The basic aim is to teach machines how to recognize and identify objects – even if they differ only in minor details. This necessitates the development of an algorithm, which must be fed as much training data as possible so that it can learn on its own. This is exactly what researchers at the University of Jena have been working on for the past four years. The algorithm was trained on the basis of a dataset of 200 North American bird species.

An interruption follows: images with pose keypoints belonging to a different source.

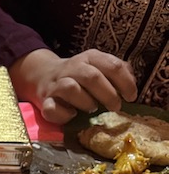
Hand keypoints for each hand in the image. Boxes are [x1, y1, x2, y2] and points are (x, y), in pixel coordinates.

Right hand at [9, 48, 137, 123]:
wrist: (43, 75)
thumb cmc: (78, 76)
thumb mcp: (98, 66)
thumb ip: (115, 71)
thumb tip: (131, 82)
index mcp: (89, 58)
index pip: (112, 66)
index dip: (125, 82)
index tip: (131, 97)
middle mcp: (72, 68)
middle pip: (92, 77)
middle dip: (108, 94)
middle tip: (116, 107)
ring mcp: (56, 84)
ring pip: (71, 89)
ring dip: (85, 102)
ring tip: (91, 108)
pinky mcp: (44, 101)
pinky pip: (52, 108)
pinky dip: (63, 114)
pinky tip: (71, 115)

However, Professor Joachim Denzler from the Department of Digital Image Processing confirms that the algorithm can be used to identify a wide variety of object categories. If aligned accordingly, it could, for example, recognize different car brands by their design. The recognition rate stands at around 90%. A further advantage is that, unlike with many other deep learning applications, the relevant decisions remain transparent. Such explainable artificial intelligence (XAI) is important wherever AI decisions are to remain subject to human control, for example in the medical profession. Ornithologists and those interested in AI can test out the bird algorithm with their own images on a specially set-up website.
Another field of application for deep learning in industry is pattern recognition in geological data. The Fraunhofer Institute for Intelligent Analysis and Information Systems IAIS , for example, is part of the VRGeo Consortium that is exploring the search for interesting seismic data structures. The oil and gas industry hopes this will help it find invaluable raw material deposits more quickly.